Attorney General Kathleen G. Kane said she was "cautiously hopeful," and answered virtually no other questions.
Then, Pennsylvania's first female attorney general took a long, slow walk out of City Hall on Wednesday, surrounded by a swarm of reporters and cameras.
Kane, the first elected Democrat to hold the second-most-powerful statewide office, had just emerged from a back row in a Supreme Court courtroom, where she listened as lawyers presented oral arguments in a case whose outcome could spare her from, or condemn her to, criminal prosecution.
A ruling could be days or weeks away as the panel of three Republicans and two Democrats considers the matter.
Remarks by Chief Justice Thomas Saylor, a Republican, suggested that he may already have taken a side.
From the bench, Saylor suggested that the grand jury probe of a leak from an old investigation of a Philadelphia civil-rights leader was launched legally.

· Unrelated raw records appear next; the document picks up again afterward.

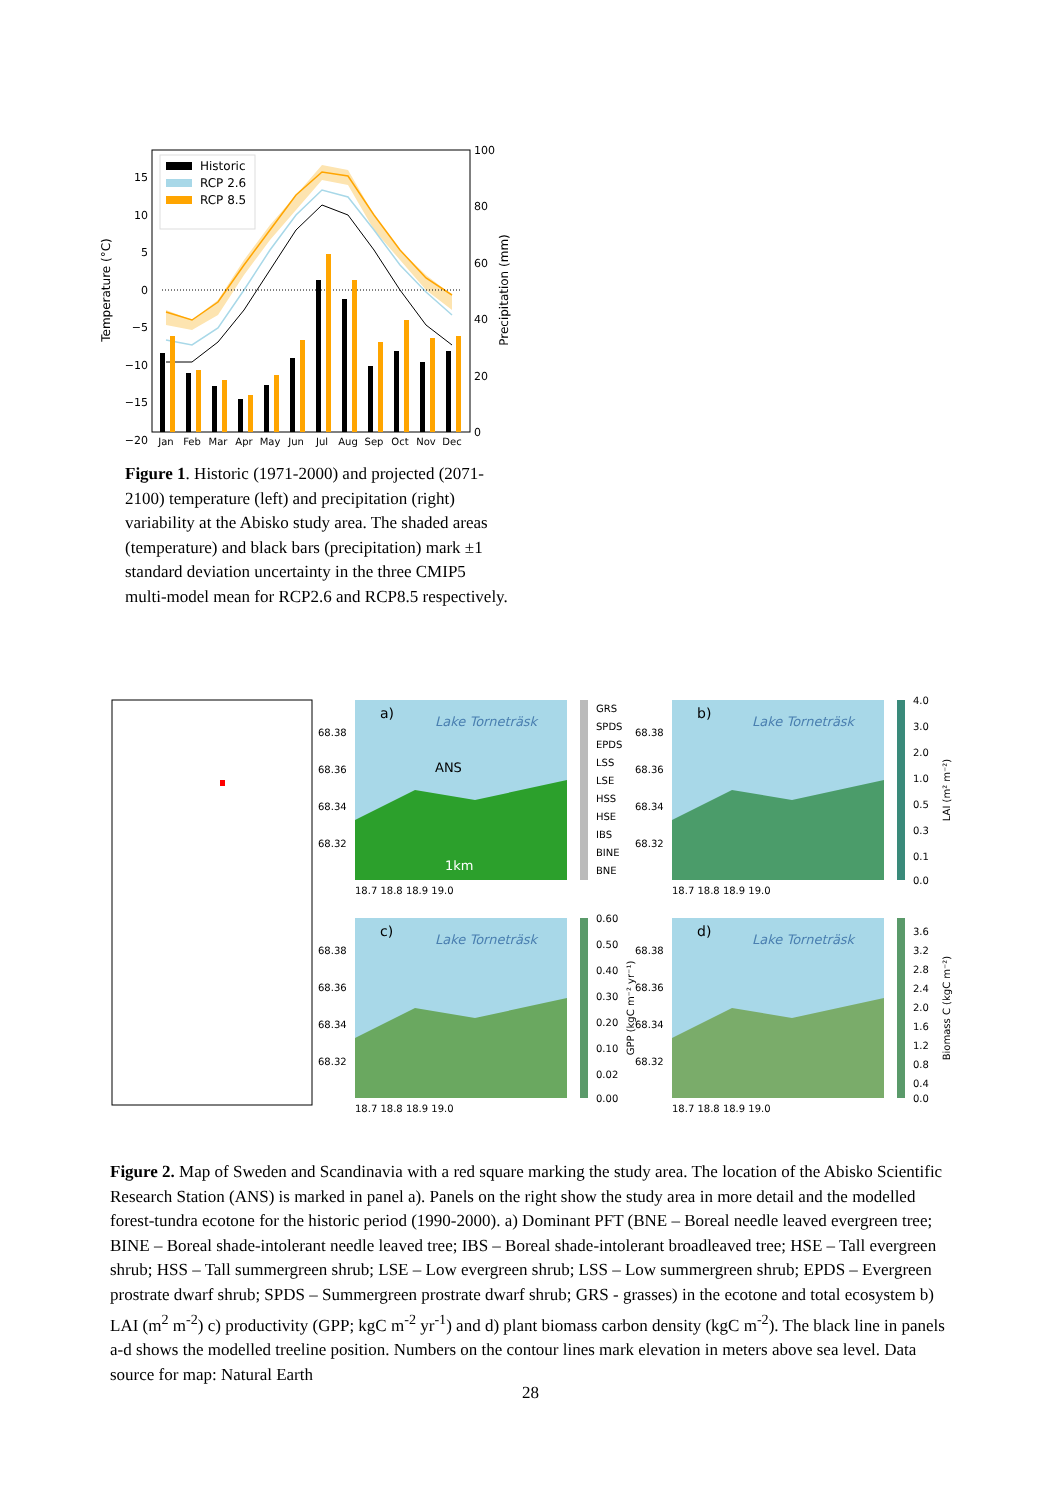Historic
RCP 2.6
RCP 8.5
15
10
5
0
−5
−10
−15
−20
100
80
60
40
20
0
Temperature (°C)
Precipitation (mm)
Jan
Feb
Mar
Apr
May
Jun
Jul
Aug
Sep
Oct
Nov
Dec
Figure 1. Historic (1971-2000) and projected (2071-2100) temperature (left) and precipitation (right) variability at the Abisko study area. The shaded areas (temperature) and black bars (precipitation) mark ±1 standard deviation uncertainty in the three CMIP5 multi-model mean for RCP2.6 and RCP8.5 respectively.
a)
Lake Torneträsk
ANS
1km
b)
Lake Torneträsk
c)
Lake Torneträsk
d)
Lake Torneträsk
68.38
68.36
68.34
68.32
68.38
68.36
68.34
68.32
68.38
68.36
68.34
68.32
68.38
68.36
68.34
68.32
18.7 18.8 18.9 19.0
18.7 18.8 18.9 19.0
18.7 18.8 18.9 19.0
18.7 18.8 18.9 19.0
GRS
SPDS
EPDS
LSS
LSE
HSS
HSE
IBS
BINE
BNE
4.0
3.0
2.0
1.0
0.5
0.3
0.1
0.0
LAI (m² m⁻²)
0.60
0.50
0.40
0.30
0.20
0.10
0.02
0.00
GPP (kgC m⁻² yr⁻¹)
3.6
3.2
2.8
2.4
2.0
1.6
1.2
0.8
0.4
0.0
Biomass C (kgC m⁻²)
Figure 2. Map of Sweden and Scandinavia with a red square marking the study area. The location of the Abisko Scientific Research Station (ANS) is marked in panel a). Panels on the right show the study area in more detail and the modelled forest-tundra ecotone for the historic period (1990-2000). a) Dominant PFT (BNE – Boreal needle leaved evergreen tree; BINE – Boreal shade-intolerant needle leaved tree; IBS – Boreal shade-intolerant broadleaved tree; HSE – Tall evergreen shrub; HSS – Tall summergreen shrub; LSE – Low evergreen shrub; LSS – Low summergreen shrub; EPDS – Evergreen prostrate dwarf shrub; SPDS – Summergreen prostrate dwarf shrub; GRS - grasses) in the ecotone and total ecosystem b) LAI (m<sup>2</sup> m<sup>-2</sup>) c) productivity (GPP; kgC m<sup>-2</sup> yr<sup>-1</sup>) and d) plant biomass carbon density (kgC m<sup>-2</sup>). The black line in panels a-d shows the modelled treeline position. Numbers on the contour lines mark elevation in meters above sea level. Data source for map: Natural Earth
28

Kane has insisted it was not.
"There's a lot of authority for Judge [William] Carpenter to do what he did," Saylor said.
He spoke as Thomas E. Carluccio, the special prosecutor whose work led to recommended criminal charges against Kane, was arguing in defense of his own appointment by Carpenter, a Republican Montgomery County Court judge.
After seven months of hearing testimony from Kane and most of her top aides, the grand jury led by Carluccio in December urged the Montgomery County district attorney to charge Kane with perjury, official oppression, and other offenses. Kane has denied breaking the law.
In January, the high court forbade District Attorney Risa Vetri Ferman, a Republican, to take action until it ruled on Kane's appeal. If Kane wins, the recommended charges could disappear.
On Wednesday, Kane's lawyer, Joseph Del Sole, argued that Carluccio's appointment and the resulting proposed charges against Kane were the product of an illegal process.
He said this was because Carpenter, upon learning that secret material about an investigation into former Philadelphia NAACP head J. Whyatt Mondesire had made its way into the Philadelphia Daily News in 2014, did not follow lawful protocol.
The Mondesire probe was conducted in 2009 by a statewide grand jury in Norristown that has finished its work.
Because that grand jury was disbanded years ago, Del Sole said, Carpenter had no legal ground to appoint a special prosecutor with broad powers to investigate the leak.
The proper procedure was to "send it to a district attorney or the attorney general and then let them proceed," said Del Sole, a former state appellate judge.
Carluccio said the issue of whether a grand jury's term had expired was irrelevant.
Separately, he added, prior cases before the high court have established Carpenter's right to do exactly what he did.
In 2008, the Supreme Court found that it was lawful for a Dauphin County Court judge to appoint a special prosecutor to determine who had leaked information. That case dealt with a grand jury investigation into whether a casino owner lied about ties to organized crime.
Carluccio's reference to this case, which forms the spine of his argument, prompted Saylor to express his agreement from the bench.
Kane's lawyers disagreed. There is no special statute that authorizes judges to appoint special prosecutors, they said. A state law that once did so has expired, and the high court itself nullified a special prosecutor's appointment in a 1962 opinion, her lawyers have said.
The debate was vigorous and prompted questions from all four other justices.
"You seem to me to say, 'I don't understand why we're here. Judge Carpenter and I had absolute, unlimited power. We're dictators ... in a benign conspiracy,' " Justice Max Baer, a Democrat, said to Carluccio. "Do you think there is any limit as to what you can do?"
Justice Correale Stevens, a Republican, noted more than once that Carpenter himself might have been unconvinced of his authority to appoint a prosecutor in the matter.
The judge referenced a May 2014 letter in which Carpenter informed then-Chief Justice Ronald D. Castille that he would be appointing a special prosecutor.
"Please advise if you feel that I am in error or have exceeded my authority as the Supervising Grand Jury Judge" Carpenter asked.
Castille never replied but has made it plain in interviews that he backed Carpenter's action.